There was a discussion in the Facebook group the other day about people whose faces we just want to punch. (I don’t mind admitting that Tarantino is definitely in that category for me!) If that’s your reaction to someone regardless of the quality of their performance, that’s an actor whose work you have a legitimate reason to avoid, if for no other reason than that’s two hours or whatever spent in a bad headspace. It’s hard to focus on plot when you’re thinking about punching someone.
Another person who has always bothered me on an undefinable level is Woody Allen, and it was nice to be able to feel smug when it turned out that he’s probably not a very good person. I was able to go from “there’s just something about him I don’t like”—an argument ignored as much as “I don’t think he’s terribly funny most of the time”—to “well, but you know what he’s probably done.” I imagine there are people out there feeling the same way about Bill Cosby, people who never liked him without ever really knowing why and now get to say, “you know, rapist?”
Then again, there are also probably people who just don’t like Tom Hanks, and if he turns out to be a terrible person, I don’t even know what I would do. I still don’t think those people have to ignore their dislike just because Tom Hanks, personally, seems to be an awfully decent guy who I also think is a pretty good actor. They don’t like him, and they’re allowed to irrationally dislike him. It’s not as though he’ll ever know or care.

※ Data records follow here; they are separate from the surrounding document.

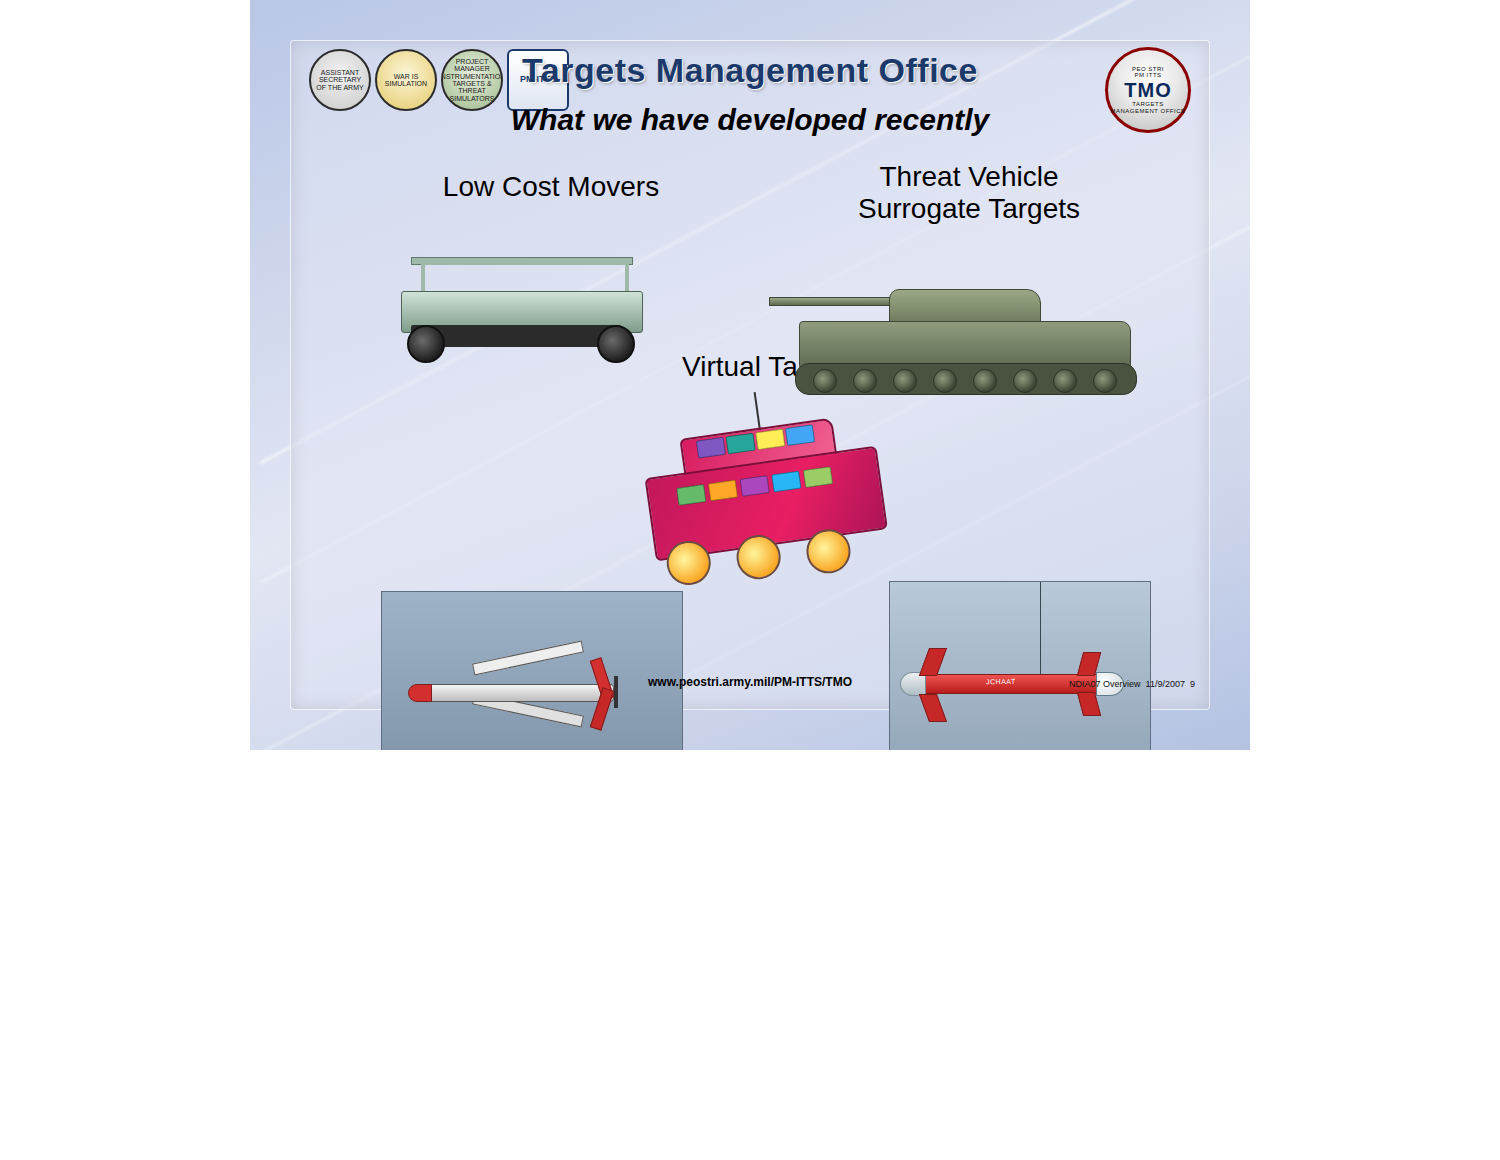ASSISTANT SECRETARY OF THE ARMY
WAR IS SIMULATION
PROJECT MANAGER INSTRUMENTATION TARGETS & THREAT SIMULATORS
PM-ITTS
Targets Management Office
What we have developed recently
PEO STRI
PM ITTS
TMO
TARGETS MANAGEMENT OFFICE
Low Cost Movers
Threat Vehicle
Surrogate Targets
Virtual Targets
UAS-Ts
JCHAAT
JCHAAT
www.peostri.army.mil/PM-ITTS/TMO
NDIA07 Overview 11/9/2007 9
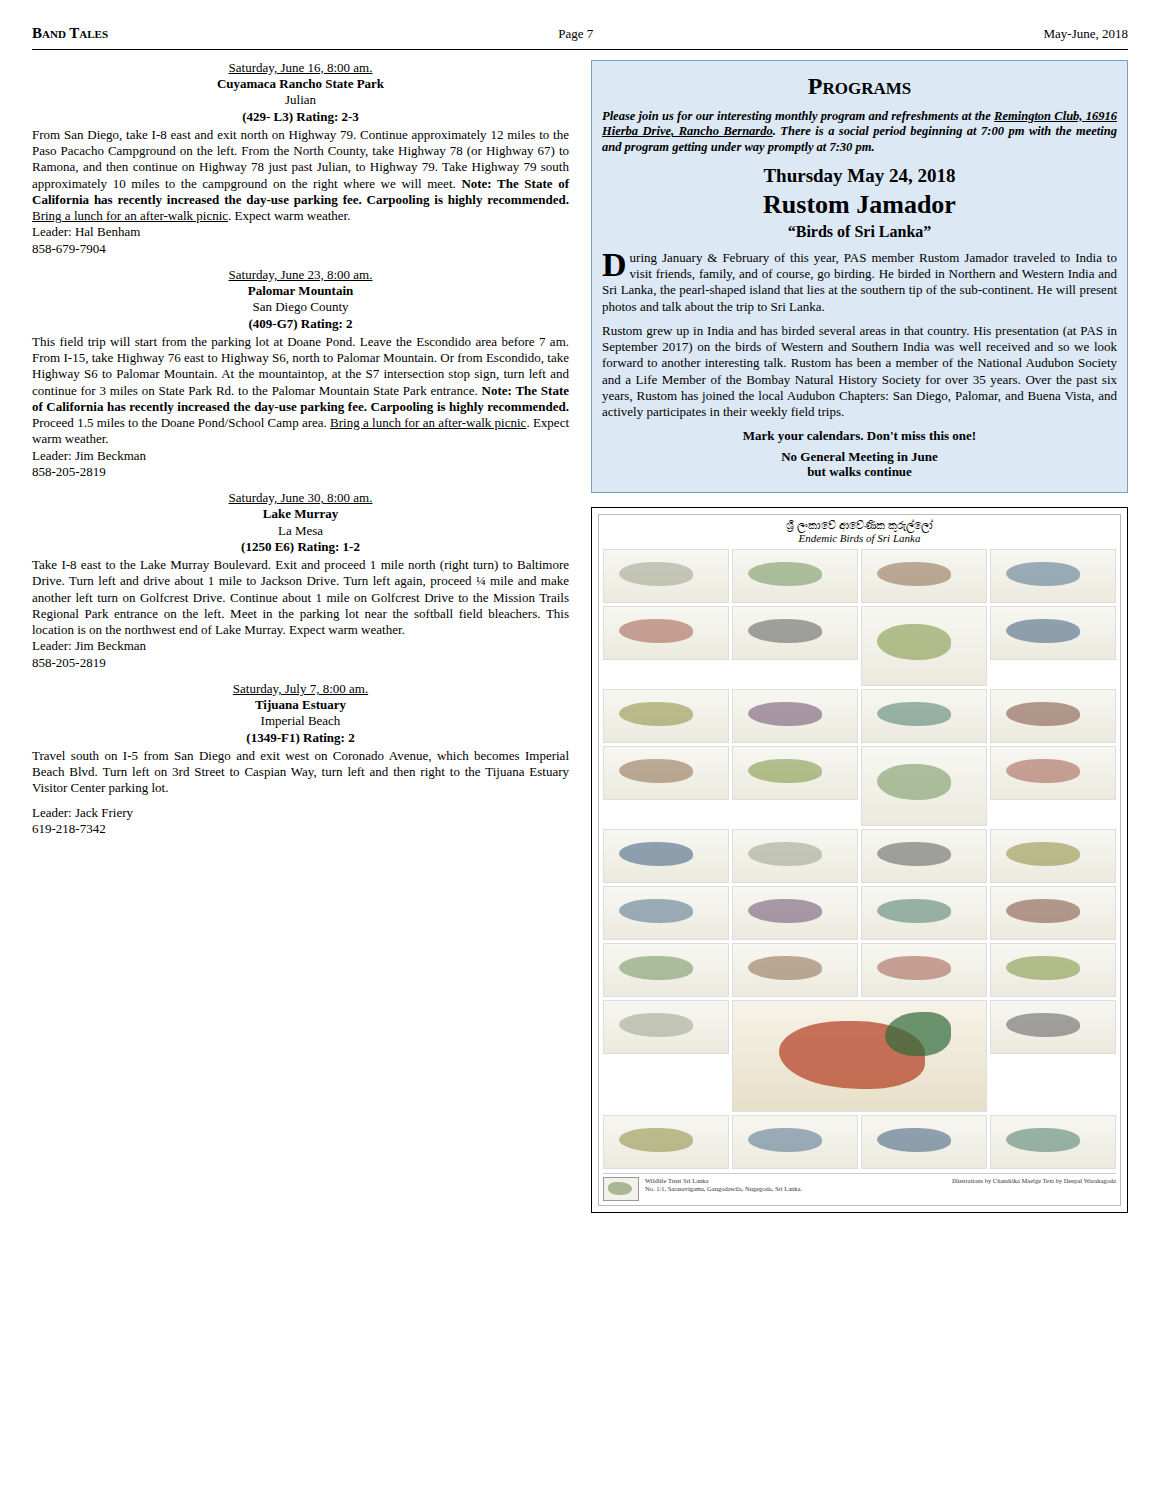Band Tales
Page 7
May-June, 2018
Saturday, June 16, 8:00 am.
Cuyamaca Rancho State Park
Julian
(429- L3) Rating: 2-3
From San Diego, take I-8 east and exit north on Highway 79. Continue approximately 12 miles to the Paso Pacacho Campground on the left. From the North County, take Highway 78 (or Highway 67) to Ramona, and then continue on Highway 78 just past Julian, to Highway 79. Take Highway 79 south approximately 10 miles to the campground on the right where we will meet. Note: The State of California has recently increased the day-use parking fee. Carpooling is highly recommended. Bring a lunch for an after-walk picnic. Expect warm weather.
Leader: Hal Benham
858-679-7904
Saturday, June 23, 8:00 am.
Palomar Mountain
San Diego County
(409-G7) Rating: 2
This field trip will start from the parking lot at Doane Pond. Leave the Escondido area before 7 am. From I-15, take Highway 76 east to Highway S6, north to Palomar Mountain. Or from Escondido, take Highway S6 to Palomar Mountain. At the mountaintop, at the S7 intersection stop sign, turn left and continue for 3 miles on State Park Rd. to the Palomar Mountain State Park entrance. Note: The State of California has recently increased the day-use parking fee. Carpooling is highly recommended. Proceed 1.5 miles to the Doane Pond/School Camp area. Bring a lunch for an after-walk picnic. Expect warm weather.
Leader: Jim Beckman
858-205-2819
Saturday, June 30, 8:00 am.
Lake Murray
La Mesa
(1250 E6) Rating: 1-2
Take I-8 east to the Lake Murray Boulevard. Exit and proceed 1 mile north (right turn) to Baltimore Drive. Turn left and drive about 1 mile to Jackson Drive. Turn left again, proceed ¼ mile and make another left turn on Golfcrest Drive. Continue about 1 mile on Golfcrest Drive to the Mission Trails Regional Park entrance on the left. Meet in the parking lot near the softball field bleachers. This location is on the northwest end of Lake Murray. Expect warm weather.
Leader: Jim Beckman
858-205-2819
Saturday, July 7, 8:00 am.
Tijuana Estuary
Imperial Beach
(1349-F1) Rating: 2
Travel south on I-5 from San Diego and exit west on Coronado Avenue, which becomes Imperial Beach Blvd. Turn left on 3rd Street to Caspian Way, turn left and then right to the Tijuana Estuary Visitor Center parking lot.
Leader: Jack Friery
619-218-7342
Programs
Please join us for our interesting monthly program and refreshments at the Remington Club, 16916 Hierba Drive, Rancho Bernardo. There is a social period beginning at 7:00 pm with the meeting and program getting under way promptly at 7:30 pm.
Thursday May 24, 2018
Rustom Jamador
“Birds of Sri Lanka”
During January & February of this year, PAS member Rustom Jamador traveled to India to visit friends, family, and of course, go birding. He birded in Northern and Western India and Sri Lanka, the pearl-shaped island that lies at the southern tip of the sub-continent. He will present photos and talk about the trip to Sri Lanka.
Rustom grew up in India and has birded several areas in that country. His presentation (at PAS in September 2017) on the birds of Western and Southern India was well received and so we look forward to another interesting talk. Rustom has been a member of the National Audubon Society and a Life Member of the Bombay Natural History Society for over 35 years. Over the past six years, Rustom has joined the local Audubon Chapters: San Diego, Palomar, and Buena Vista, and actively participates in their weekly field trips.
Mark your calendars. Don't miss this one!
No General Meeting in June
but walks continue
ශ්‍රී ලංකාවේ ආවේණික කුරුල්ලෝ Endemic Birds of Sri Lanka
Wildlife Trust Sri Lanka No. 1/1, Sarasavigama, Gangodawila, Nugegoda, Sri Lanka.
Illustrations by Chandrika Maelge Text by Deepal Warakagoda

This is the thing. Our popular culture is built around the idea that we know these strangers and may even have the right to know them. When a celebrity expresses some dislike of some current aspect of celebrity culture, the response tends to be, “They knew what they were getting into.” I’m not sure that’s true, especially for people who have been celebrities for a long time. What do you think Abe Vigoda thinks of http://www.abevigoda.com?
I also note that I’m mostly focusing on actors, here. Maybe that’s because I’m a woman; I don’t know. I don’t much like Meryl Streep, either, and I’ve often had a hard time expressing why. (Except that I don’t know why she gets cast in so many singing roles lately, given that her singing voice is not great. She certainly doesn’t have as much range as some of her parts have required in a more literal sense; they altered the songs of Into the Woods, and she still flubbed a fair number of notes!) Maybe it’s that most of the women I’ve noticed other people irrationally disliking, I’ve noticed because those women are getting horrible misogynistic slurs flung at them. Or body-shamed despite weighing less than I have since junior high. Or something. But we can all feel comfortable talking about whether or not we find Quentin Tarantino unbearably smug.
Which I do. I can’t even put a picture of him on this article, because then, I’d have to look at that damned face every time this article came up. I don’t want to punch my monitor.